City scales back plans for Santa Fe Depot rehab

Plans to rehabilitate the old Santa Fe Depot in East Lawrence will shrink in scope after Lawrence city commissioners were told state grant officials weren’t on board with all the proposed improvements.

Commissioners at their Tuesday evening meeting unanimously agreed to cut about $300,000 worth of improvements out of the rehabilitation plans for the depot at Seventh and New Jersey streets.

Commissioners made the cuts after state officials notified the city that several of the improvements were deemed ineligible for funding under a $1.2 million federal/state transportation grant the city had received last year.

The cuts include parking lot and sidewalk improvements on the east side of the building, and several interior improvements to the space that will continue to be used as offices for the Burlington Northern Santa Fe Railroad. City officials originally had been told the improvements were grant eligible, Assistant City Manager Diane Stoddard said. Commissioners were given the option of leaving the improvements in the project, but that would have increased the amount of local funds needed to about $650,000.

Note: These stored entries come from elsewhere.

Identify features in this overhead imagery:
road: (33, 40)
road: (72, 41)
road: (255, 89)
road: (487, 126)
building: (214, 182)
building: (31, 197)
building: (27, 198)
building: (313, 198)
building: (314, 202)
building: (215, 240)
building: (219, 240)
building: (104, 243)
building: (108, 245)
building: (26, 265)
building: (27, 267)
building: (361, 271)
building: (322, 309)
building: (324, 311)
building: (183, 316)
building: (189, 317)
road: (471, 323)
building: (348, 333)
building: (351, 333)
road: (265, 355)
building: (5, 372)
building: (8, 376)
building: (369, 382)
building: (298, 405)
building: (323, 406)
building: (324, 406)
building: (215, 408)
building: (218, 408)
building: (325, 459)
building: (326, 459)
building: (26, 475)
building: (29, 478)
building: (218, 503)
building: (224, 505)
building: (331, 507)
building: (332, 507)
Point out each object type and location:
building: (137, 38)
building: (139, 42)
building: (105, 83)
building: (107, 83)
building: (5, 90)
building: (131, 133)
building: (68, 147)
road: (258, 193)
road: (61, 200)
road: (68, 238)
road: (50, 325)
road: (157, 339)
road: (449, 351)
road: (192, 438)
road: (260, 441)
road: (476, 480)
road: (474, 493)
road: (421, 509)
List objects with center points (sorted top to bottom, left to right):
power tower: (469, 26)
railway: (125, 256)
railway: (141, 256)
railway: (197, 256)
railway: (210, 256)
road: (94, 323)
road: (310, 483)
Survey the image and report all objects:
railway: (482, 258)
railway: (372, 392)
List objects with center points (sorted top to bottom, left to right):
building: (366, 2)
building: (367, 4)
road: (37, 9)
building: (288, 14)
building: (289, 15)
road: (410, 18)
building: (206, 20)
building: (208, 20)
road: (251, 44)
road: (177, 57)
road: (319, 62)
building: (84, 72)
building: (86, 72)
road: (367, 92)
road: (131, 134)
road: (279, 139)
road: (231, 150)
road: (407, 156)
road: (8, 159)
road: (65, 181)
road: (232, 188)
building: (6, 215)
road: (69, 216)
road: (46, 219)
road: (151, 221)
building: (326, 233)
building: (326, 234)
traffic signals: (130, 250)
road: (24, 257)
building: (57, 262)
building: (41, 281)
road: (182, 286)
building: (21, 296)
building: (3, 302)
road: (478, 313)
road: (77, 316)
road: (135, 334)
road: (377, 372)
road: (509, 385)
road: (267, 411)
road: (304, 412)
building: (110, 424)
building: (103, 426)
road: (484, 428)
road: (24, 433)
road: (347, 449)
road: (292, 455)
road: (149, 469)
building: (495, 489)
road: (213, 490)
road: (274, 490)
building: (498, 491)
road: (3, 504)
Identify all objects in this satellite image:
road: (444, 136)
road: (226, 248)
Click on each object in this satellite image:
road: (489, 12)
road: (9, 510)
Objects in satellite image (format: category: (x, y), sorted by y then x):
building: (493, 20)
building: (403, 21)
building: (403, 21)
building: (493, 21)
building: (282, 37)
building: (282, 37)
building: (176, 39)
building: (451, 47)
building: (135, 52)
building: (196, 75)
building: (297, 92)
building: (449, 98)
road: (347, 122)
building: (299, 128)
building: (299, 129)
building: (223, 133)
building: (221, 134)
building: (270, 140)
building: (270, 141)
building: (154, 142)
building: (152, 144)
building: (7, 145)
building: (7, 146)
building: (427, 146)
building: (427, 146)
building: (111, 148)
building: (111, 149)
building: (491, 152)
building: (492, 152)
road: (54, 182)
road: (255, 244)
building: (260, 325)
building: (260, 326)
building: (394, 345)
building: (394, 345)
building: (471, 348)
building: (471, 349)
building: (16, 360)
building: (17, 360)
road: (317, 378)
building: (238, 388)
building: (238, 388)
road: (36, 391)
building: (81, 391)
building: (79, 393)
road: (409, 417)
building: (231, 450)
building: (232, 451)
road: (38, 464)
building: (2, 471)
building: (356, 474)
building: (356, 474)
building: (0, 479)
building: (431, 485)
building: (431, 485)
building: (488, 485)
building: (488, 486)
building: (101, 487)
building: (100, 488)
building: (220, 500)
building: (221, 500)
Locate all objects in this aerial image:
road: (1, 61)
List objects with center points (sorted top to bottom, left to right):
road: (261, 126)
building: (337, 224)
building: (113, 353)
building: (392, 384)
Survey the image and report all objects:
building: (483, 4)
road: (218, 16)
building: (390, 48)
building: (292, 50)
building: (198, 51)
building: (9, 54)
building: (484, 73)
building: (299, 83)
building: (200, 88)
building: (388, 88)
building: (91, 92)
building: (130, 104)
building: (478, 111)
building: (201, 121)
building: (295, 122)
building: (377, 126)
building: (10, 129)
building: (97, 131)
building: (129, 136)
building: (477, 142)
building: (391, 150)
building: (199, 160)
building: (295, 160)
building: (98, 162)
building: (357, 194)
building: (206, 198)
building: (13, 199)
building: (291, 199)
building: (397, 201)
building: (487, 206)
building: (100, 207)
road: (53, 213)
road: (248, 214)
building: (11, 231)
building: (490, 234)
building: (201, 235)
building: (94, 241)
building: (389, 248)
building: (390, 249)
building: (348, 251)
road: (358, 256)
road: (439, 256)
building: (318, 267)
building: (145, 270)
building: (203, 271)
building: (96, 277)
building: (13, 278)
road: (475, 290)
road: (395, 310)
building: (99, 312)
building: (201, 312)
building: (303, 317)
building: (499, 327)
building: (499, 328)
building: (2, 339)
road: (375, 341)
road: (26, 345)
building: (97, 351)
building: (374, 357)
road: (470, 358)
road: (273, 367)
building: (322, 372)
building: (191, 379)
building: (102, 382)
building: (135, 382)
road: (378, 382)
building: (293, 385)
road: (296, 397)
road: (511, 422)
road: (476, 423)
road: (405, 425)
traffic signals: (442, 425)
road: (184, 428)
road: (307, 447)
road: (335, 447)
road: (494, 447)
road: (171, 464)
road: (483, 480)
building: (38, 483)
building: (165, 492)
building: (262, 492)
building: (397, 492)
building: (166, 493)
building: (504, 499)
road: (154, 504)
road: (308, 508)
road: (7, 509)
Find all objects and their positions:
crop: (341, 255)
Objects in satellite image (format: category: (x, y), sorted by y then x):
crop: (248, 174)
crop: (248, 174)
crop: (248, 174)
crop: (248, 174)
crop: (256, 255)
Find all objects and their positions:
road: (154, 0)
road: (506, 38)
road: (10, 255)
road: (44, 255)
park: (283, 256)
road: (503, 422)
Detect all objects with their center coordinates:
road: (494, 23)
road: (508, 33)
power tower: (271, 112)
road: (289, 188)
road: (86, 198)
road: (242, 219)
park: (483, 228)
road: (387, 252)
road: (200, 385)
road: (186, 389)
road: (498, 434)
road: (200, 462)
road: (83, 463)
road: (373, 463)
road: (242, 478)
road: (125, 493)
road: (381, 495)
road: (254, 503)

Commissioners were told that state officials expect the depot project to go out for bids in September.

In other news, commissioners:

• Agreed to accept an application for industrial revenue bonds for a proposed affordable senior housing project near 23rd and O’Connell streets. But commissioners said they were not interested in accepting an application for a 100 percent tax abatement for the proposed 90-unit development. The project is being proposed by an Olathe firm that would use state tax credit to build the units, which would be rent-controlled through a state program. The industrial revenue bonds, if approved, would give the developer a sales tax exemption on the purchase of construction materials.

• Referred for further study a proposal to lower the dollar threshold for tax abatement applications. Currently, a project must plan to invest at least $5 million in capital before it can apply for a city tax abatement. Commissioners want the city’s Public Incentive Review Committee and the Joint Economic Development Council to consider whether that threshold should be lowered to help smaller businesses.

• Received a presentation on proposed guidelines for when brick streets should be preserved or replaced with more conventional asphalt or concrete streets. Commissioners heard from the president of the Lawrence Preservation Alliance, who said his group still had questions on how the guidelines would be applied. Commissioners were told the guidelines will be presented to the Historic Resources Commission in the coming weeks, and then would be brought back to the City Commission for final consideration.